Le métier du commerçant, c’est avant tout de commercer. Pour ça, il a besoin de pouvoir garder le contact avec son client, présenter ses produits, se faire payer et livrer d’une façon ou d’une autre. C’est pour ça que nous essayons de pousser des solutions simples, qui soient le plus clair possible pour les commerçants et applicables au niveau national. Et nous espérons que les choses se décantent rapidement. Plus tard la solution sera mise en place, et plus les risques d’encombrement lors du déconfinement seront importants, dont mieux vaut lisser au maximum dans le temps les contacts, en étant peut-être plus drastique sur les règles sanitaires, même si elles étaient déjà appliquées. Nous ne prenons pas la fermeture de nos commerces comme une punition mais comme un effet collatéral que nous essayons de traiter, tout en sachant que les clusters ne se forment pas dans les petits commerces.

Les aides allouées aux commerçants sont-elles suffisantes pour envisager une reprise sereine à l’issue du confinement ?

Il y a eu beaucoup d’annonces, notamment l’aide de 10 000 euros par mois qui nous semble répondre aux besoins des petits commerçants, puisqu’il s’agit tout de même d’une somme conséquente. En revanche, elle est très loin de suffire pour des entreprises qui emploient des salariés et font face à des charges conséquentes, surtout dans des secteurs qui font presque la moitié de leur chiffre d’affaires annuel sur la fin de l’année. Le PGE devrait donc être appuyé, surtout qu’il a été distribué sur des volumes qui ne correspondaient pas forcément à 25% du chiffre d’affaires, ce qui signifie qu’il reste des poches à activer. Ça reste une solution d’endettement qui soulève d’autres contraintes, mais chaque problème en son temps, la priorité est de sauver la trésorerie.

Ensuite, derrière ce volet frontal qui consiste à savoir comment on poursuit notre métier, il faut réfléchir à l’ensemble de la chaîne de valeur. Tous les fournisseurs n’ont pas été atteints par la première crise, puisqu’ils avaient déjà vendus leurs stocks au moment de mettre en pause l’activité. Cette fois, soit les commerçants étaient en train de s’achalander, soit ils ont déjà des dettes énormes, et il n’est pas dit que leurs fournisseurs puissent les accompagner. La crise risque donc d’avoir des répercussions de bout en bout, jusqu’à l’industriel qui produit ou importe.
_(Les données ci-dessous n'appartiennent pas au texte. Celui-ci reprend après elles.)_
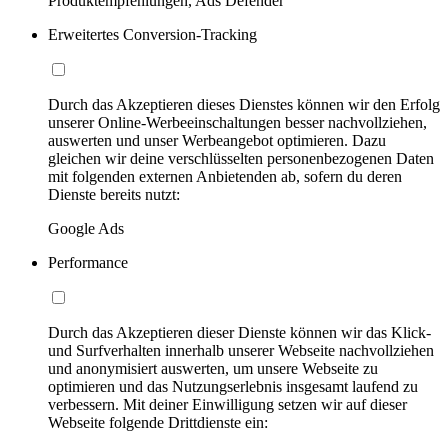
Produktempfehlungen, Ads Defender
Erweitertes Conversion-Tracking
Durch das Akzeptieren dieses Dienstes können wir den Erfolg
unserer Online-Werbeeinschaltungen besser nachvollziehen,
auswerten und unser Werbeangebot optimieren. Dazu
gleichen wir deine verschlüsselten personenbezogenen Daten
mit folgenden externen Anbietenden ab, sofern du deren
Dienste bereits nutzt:
Google Ads
Performance
Durch das Akzeptieren dieser Dienste können wir das Klick-
und Surfverhalten innerhalb unserer Webseite nachvollziehen
und anonymisiert auswerten, um unsere Webseite zu
optimieren und das Nutzungserlebnis insgesamt laufend zu
verbessern. Mit deiner Einwilligung setzen wir auf dieser
Webseite folgende Drittdienste ein:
C’est en tout cas un point d’alerte qu’on a fait remonter à Bercy.

A titre plus personnel, comment Sport Aventures gère ce nouveau confinement ?

Nous avons bien sûr fermé nos boutiques puisque nous ne sommes pas considérés comme un commerce essentiel. L’e-commerce, qui représente environ la moitié de nos activités, tourne à plein, mais nous aurons demain un sujet sur le contenu de nos activités, puisqu’il n’est pas dit que les gens aient en tête de partir au ski et renouveler leur équipement. Nous avons donc la moitié de l’activité à l’arrêt, des charges qui continuent, et le risque d’un impact fonctionnel lié à la nature de notre commerce. Dans ce contexte, est-ce que je dois continuer à prendre du stock et faire mon activité de commerçant, au risque de ne pas pouvoir payer mes fournisseurs, ou au contraire ne pas prendre de stock en sachant que je serai alors sûr de ne pas faire de commerce ? Le pilotage est complexe et l’inquiétude est forte. C’est pour cette raison qu’il faut mobiliser toutes les forces publiques et privées pour trouver des solutions d’envergure nationale.